Il presidente, trattenendo un sorriso, prese a camminare su e giù davanti alle sbarre della mia cella, intanto che cercava le parole adatte per spiegarmi le sue intenzioni.

– Non dirà nulla.

– Ne è davvero così convinto?

– Certo, perché non lo sapranno. – ghignò –Vedi, dopo la pubblica gogna io ti condannerò a morte. In fin dei conti, rimandarti nei laboratori è realmente una sentenza di morte. Giusto?

Avrei voluto urlare, ma se avessi ceduto davanti agli occhi di quell'uomo, non me lo sarei mai riuscito a perdonare. Non potevo dargli quella soddisfazione.

– Come funzionerà... la mia pubblica gogna? – chiesi incerta.

Quello, forse, era ciò che più mi spaventava. Non avrei gestito l'umiliazione di essere spogliata davanti alla città intera.

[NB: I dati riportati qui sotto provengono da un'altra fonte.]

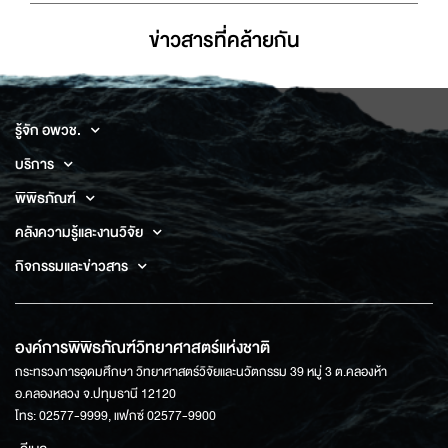
ข่าวสารที่่คล้ายกัน
รู้จัก อพวช.
บริการ
พิพิธภัณฑ์
คลังความรู้และงานวิจัย
กิจกรรมและข่าวสาร
องค์การพิพิธภัณฑ์วิทยาศาสตร์แห่งชาติ
กระทรวงการอุดมศึกษา วิทยาศาสตร์วิจัยและนวัตกรรม 39 หมู่ 3 ต.คลองห้า
อ.คลองหลวง จ.ปทุมธานี 12120
โทร: 02577-9999, แฟกซ์ 02577-9900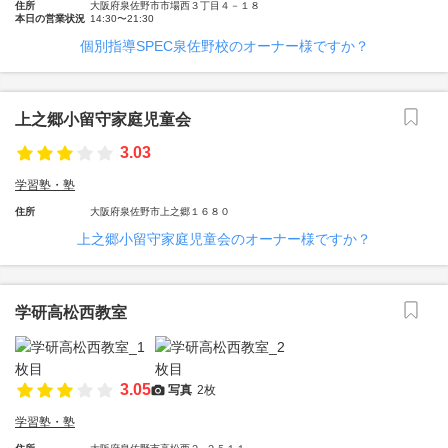
住所
大阪府泉佐野市市場西３丁目４－１８
本日の営業状況
14:30〜21:30
個別指導SPEC泉佐野校のオーナー様ですか？
上之郷小留守家庭児童会
3.03
学習塾・塾
住所
大阪府泉佐野市上之郷１６８０
上之郷小留守家庭児童会のオーナー様ですか？
学研高松西教室
3.05
写真
2枚
学習塾・塾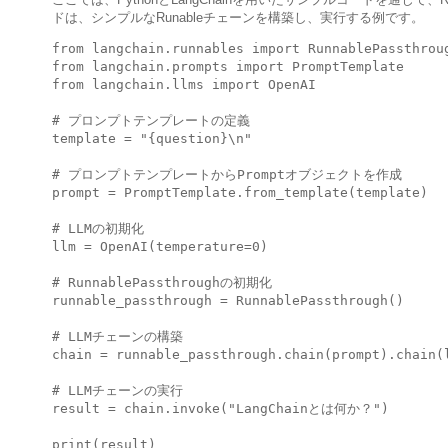
ドは、シンプルなRunableチェーンを構築し、実行する例です。
from langchain.runnables import RunnablePassthroug
from langchain.prompts import PromptTemplate

from langchain.llms import OpenAI

# プロンプトテンプレートの定義

template = "{question}\n"

# プロンプトテンプレートからPromptオブジェクトを作成

prompt = PromptTemplate.from_template(template)

# LLMの初期化

llm = OpenAI(temperature=0)

# RunnablePassthroughの初期化

runnable_passthrough = RunnablePassthrough()

# LLMチェーンの構築

chain = runnable_passthrough.chain(prompt).chain(l
# LLMチェーンの実行

result = chain.invoke("LangChainとは何か？")

print(result)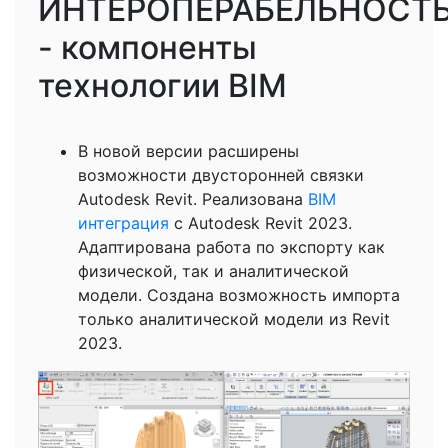
ИНТЕРОПЕРАБЕЛЬНОСТ
- компоненты
технологии ВIM
В новой версии расширены
возможности двусторонней связки
Autodesk Revit. Реализована
BIM
интеграция
с Autodesk Revit 2023.
Адаптирована работа по экспорту как
физической, так и аналитической
модели. Создана возможность импорта
только аналитической модели из Revit
2023.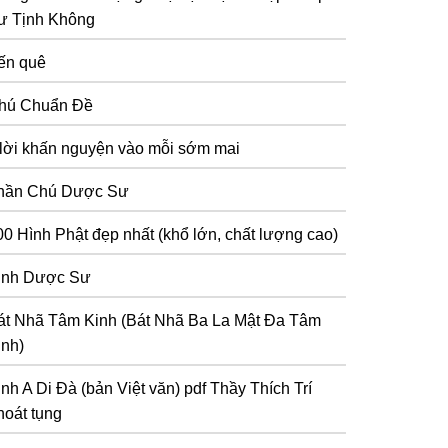
ư Tịnh Không
ến quê
hú Chuẩn Đề
 lời khấn nguyện vào mỗi sớm mai
hần Chú Dược Sư
00 Hình Phật đẹp nhất (khổ lớn, chất lượng cao)
inh Dược Sư
át Nhã Tâm Kinh (Bát Nhã Ba La Mật Đa Tâm
inh)
inh A Di Đà (bản Việt văn) pdf Thầy Thích Trí
hoát tụng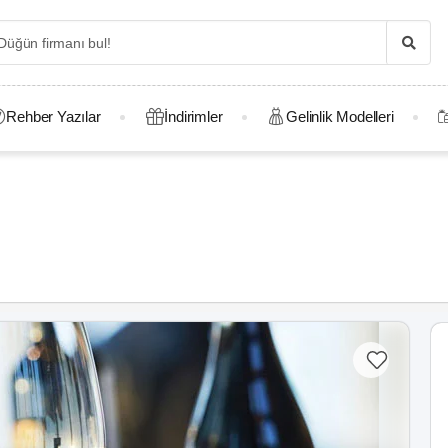
Rehber Yazılar
İndirimler
Gelinlik Modelleri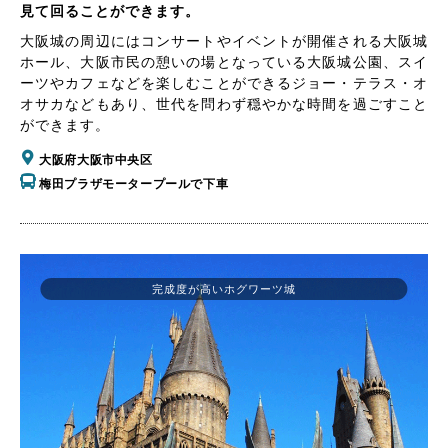
見て回ることができます。
大阪城の周辺にはコンサートやイベントが開催される大阪城
ホール、大阪市民の憩いの場となっている大阪城公園、スイ
ーツやカフェなどを楽しむことができるジョー・テラス・オ
オサカなどもあり、世代を問わず穏やかな時間を過ごすこと
ができます。
大阪府大阪市中央区
梅田プラザモータープールで下車
完成度が高いホグワーツ城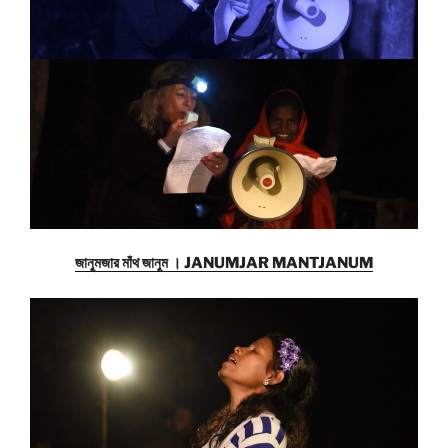
জানুমজার মাঁথ জানুম । JANUMJAR MANTJANUM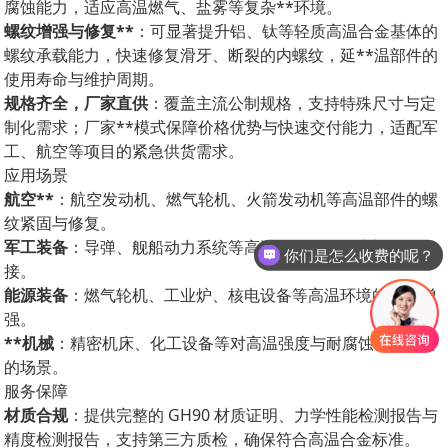
腐蚀能力，适应高温燃气、盐雾等复杂**环境。
螺纹增强与修复**
：可显著提升铝、钛等轻质高温合金基体的
螺纹承载能力，快速修复滑牙、断裂的内螺纹，延**温部件的
使用寿命与维护周期。
规格齐全，厂家直供
：覆盖主流公制规格，支持特殊尺寸与定
制化需求；厂家**模式保障价格优势与快速交付能力，适配军
工、航空等项目的紧急供货需求。
应用场景
航空**
：航空发动机、燃气轮机、火箭发动机等高温部件的螺
纹紧固与修复。
军工装备
：导弹、舰船动力系统等高温工况下的精密螺纹连
你们是怎么收费的呢？
接。
现在有优惠活动么？
能源装备
：燃气轮机、工业炉、核电设备等高温环境的螺纹增
强。
**机械
：精密机床、化工设备等对高温强度与耐腐蚀要求严苛
的场景。
服务保障
材质合规
：提供完整的 GH90 材质证明、力学性能检测报告与
精度检测报告，支持第三方质检，确保符合高温合金标准。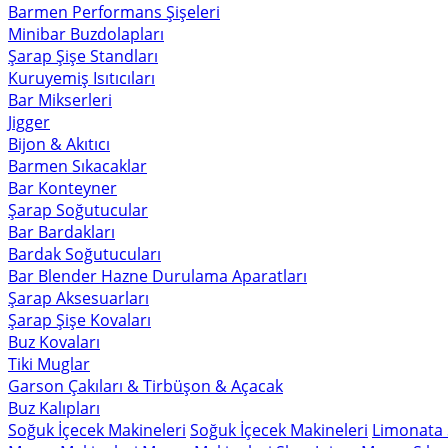
Barmen Performans Şişeleri
Minibar Buzdolapları
Şarap Şişe Standları
Kuruyemiş Isıtıcıları
Bar Mikserleri
Jigger
Bijon & Akıtıcı
Barmen Sıkacaklar
Bar Konteyner
Şarap Soğutucular
Bar Bardakları
Bardak Soğutucuları
Bar Blender Hazne Durulama Aparatları
Şarap Aksesuarları
Şarap Şişe Kovaları
Buz Kovaları
Tiki Muglar
Garson Çakıları & Tirbüşon & Açacak
Buz Kalıpları
Soğuk İçecek Makineleri
Soğuk İçecek Makineleri
Limonata 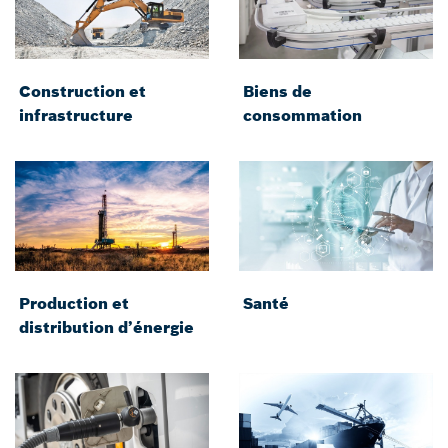
Construction et
Biens de
infrastructure
consommation
Production et
Santé
distribution d’énergie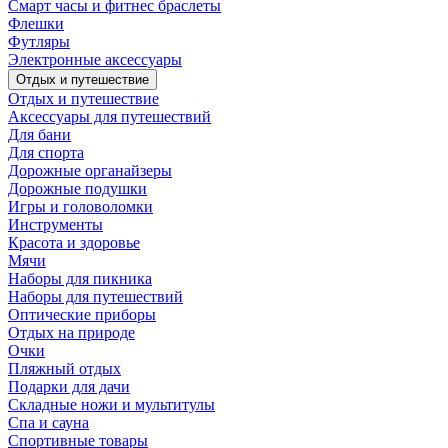
Смарт часы и фитнес браслеты
Флешки
Футляры
Электронные аксессуары
Отдых и путешествие
Отдых и путешествие
Аксессуары для путешествий
Для бани
Для спорта
Дорожные органайзеры
Дорожные подушки
Игры и головоломки
Инструменты
Красота и здоровье
Мячи
Наборы для пикника
Наборы для путешествий
Оптические приборы
Отдых на природе
Очки
Пляжный отдых
Подарки для дачи
Складные ножи и мультитулы
Спа и сауна
Спортивные товары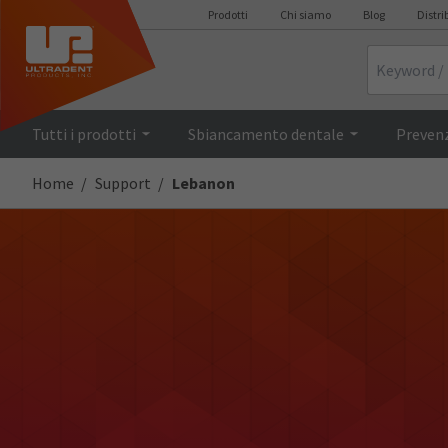
Prodotti
Chi siamo
Blog
Distri
Search
Tutti i prodotti
Sbiancamento dentale
Prevenz
Home
Support
Lebanon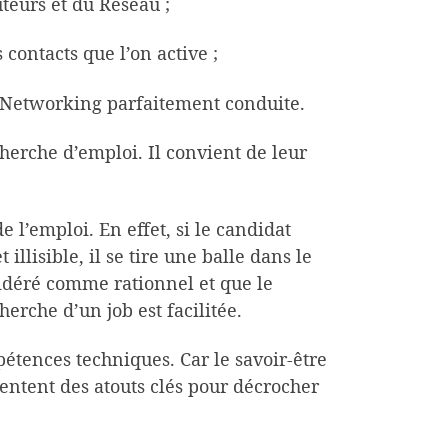
teurs et du Réseau ;
 contacts que l’on active ;
e Networking parfaitement conduite.
herche d’emploi. Il convient de leur
l’emploi. En effet, si le candidat
llisible, il se tire une balle dans le
sidéré comme rationnel et que le
erche d’un job est facilitée.
mpétences techniques. Car le savoir-être
sentent des atouts clés pour décrocher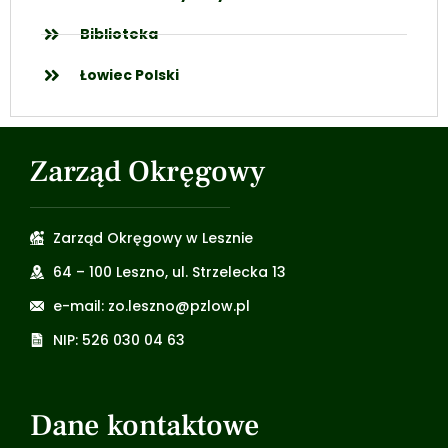
Biblioteka
Łowiec Polski
Zarząd Okręgowy
Zarząd Okręgowy w Lesznie
64 – 100 Leszno, ul. Strzelecka 13
e-mail: zo.leszno@pzlow.pl
NIP: 526 030 04 63
Dane kontaktowe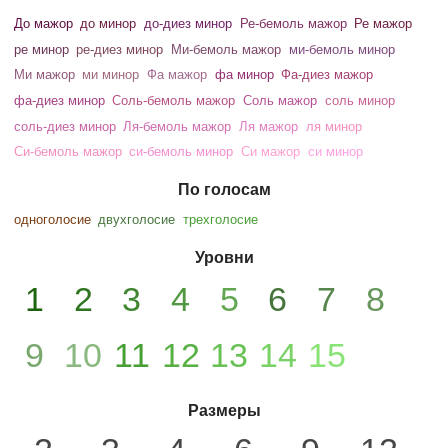
До мажор
до минор
до-диез минор
Ре-бемоль мажор
Ре мажор
ре минор
ре-диез минор
Ми-бемоль мажор
ми-бемоль минор
Ми мажор
ми минор
Фа мажор
фа минор
Фа-диез мажор
фа-диез минор
Соль-бемоль мажор
Соль мажор
соль минор
соль-диез минор
Ля-бемоль мажор
Ля мажор
ля минор
Си-бемоль мажор
си-бемоль минор
Си мажор
си минор
По голосам
одноголосие
двухголосие
трехголосие
Уровни
1
2
3
4
5
6
7
8
9
10
11
12
13
14
15
Размеры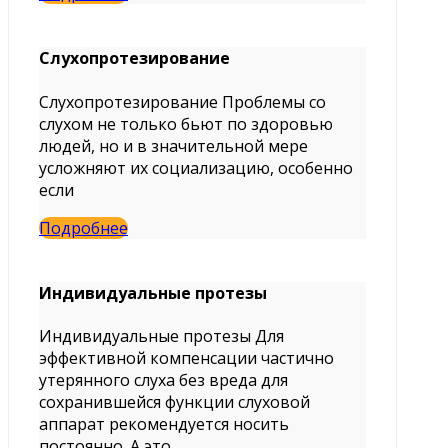
Слухопротезирование
Слухопротезирование Проблемы со
слухом не только бьют по здоровью
людей, но и в значительной мере
усложняют их социализацию, особенно
если
Подробнее
Индивидуальные протезы
Индивидуальные протезы Для
эффективной компенсации частично
утерянного слуха без вреда для
сохранившейся функции слуховой
аппарат рекомендуется носить
постоянно. А это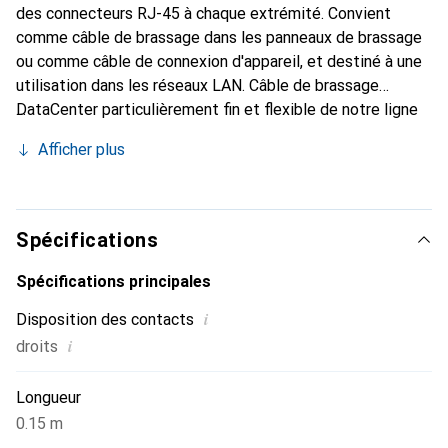
des connecteurs RJ-45 à chaque extrémité. Convient
comme câble de brassage dans les panneaux de brassage
ou comme câble de connexion d'appareil, et destiné à une
utilisation dans les réseaux LAN. Câble de brassage
DataCenter particulièrement fin et flexible de notre ligne
de produits en matériaux recyclés ROLINE, conçu pour une
Afficher plus
utilisation dans des espaces restreints, tels que les
centres de données.
Spécifications
Spécifications principales
i
Disposition des contacts
i
droits
Longueur
0.15 m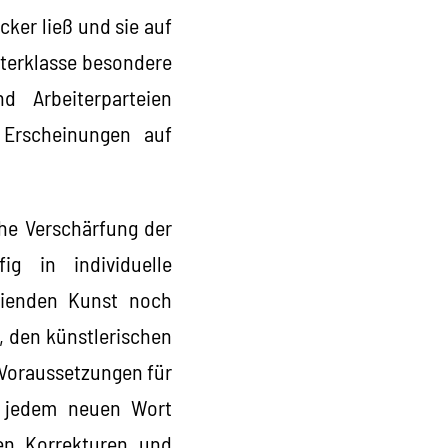
cker ließ und sie auf
iterklasse besondere
d Arbeiterparteien
e Erscheinungen auf
che Verschärfung der
ig in individuelle
eienden Kunst noch
, den künstlerischen
 Voraussetzungen für
or jedem neuen Wort
nen Korrekturen und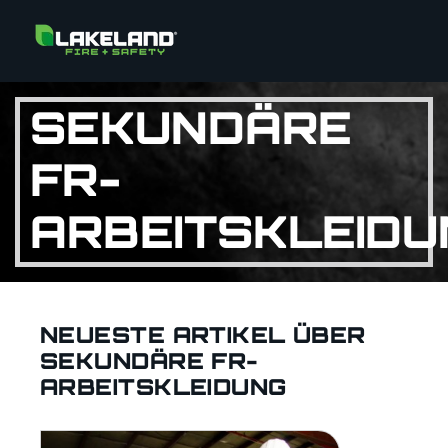
SEKUNDÄRE
FR-
ARBEITSKLEIDU
NEUESTE ARTIKEL ÜBER
SEKUNDÄRE FR-
ARBEITSKLEIDUNG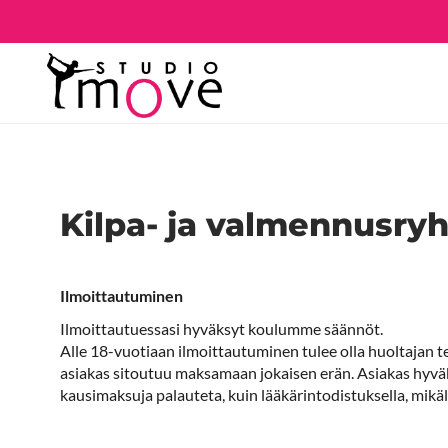
Kilpa- ja valmennusry
Ilmoittautuminen
Ilmoittautuessasi hyväksyt koulumme säännöt.
Alle 18-vuotiaan ilmoittautuminen tulee olla huoltajan te
asiakas sitoutuu maksamaan jokaisen erän. Asiakas hyvä
kausimaksuja palauteta, kuin lääkärintodistuksella, mikäli 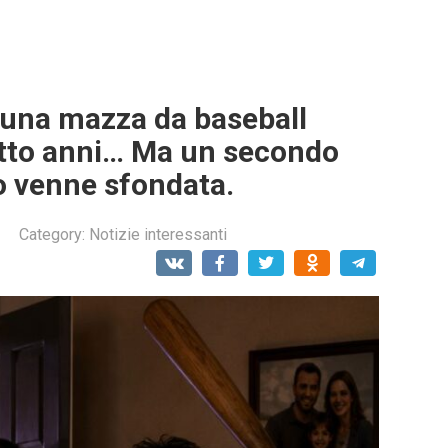
ò una mazza da baseball
otto anni… Ma un secondo
o venne sfondata.
Category:
Notizie interessanti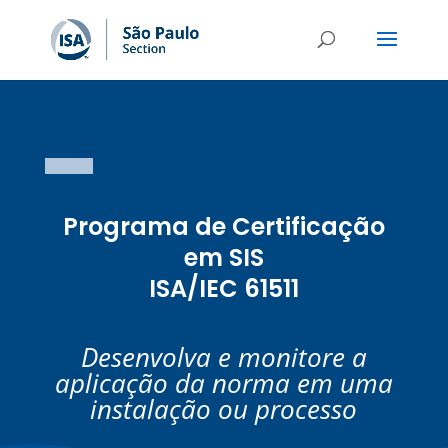
Programa de Certificação
em SIS
ISA/IEC 61511
Desenvolva e monitore a
aplicação da norma em uma
instalação ou processo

– Signorina Wax, mi ha forse preso per un mostro? – disse mantenendo il suo glaciale sorriso soddisfatto – Gli uomini d'onore come me, non spogliano le donne in pubblico.

Per un istante mi sentii sollevata. Poi la rabbia rimontò feroce nel mio petto.

– Lei non ha onore, signor Keller. – risposi, evitando appositamente di chiamarlo "presidente" – Il suo governo si basa unicamente sulla paura.

– È esattamente questo il punto! – ribatté divertito. Nei suoi occhi intravidi una strana scintilla, come se godesse nell'essere sfidato – Qual è il modo più efficace affinché un popolo ti segua e ti rispetti?

– È paura, non rispetto.

– È la medesima cosa: l'uno è conseguenza dell'altra e viceversa. Vuoi convincere la gente a fare qualcosa o anche a credere in qualcosa? Usa la paura.

– Questo sistema non durerà in eterno. — ribattei con forza.

– Oh, cara. Dura da sempre, invece. Dall'alba dei tempi. — rispose compiaciuto.

– Ma non funziona con tutti, non è vero presidente? – dissi, pungendolo sul vivo.

La mascella di Keller si contrasse in una smorfia dura, ma subito si costrinse ad assumere un atteggiamento divertito. Non mi avrebbe mai dato la soddisfazione.

– A quel punto interviene il potere, signorina Wax. Buona permanenza. – concluse indicando le mura della mia cella, prima di sparire lontano dai sotterranei.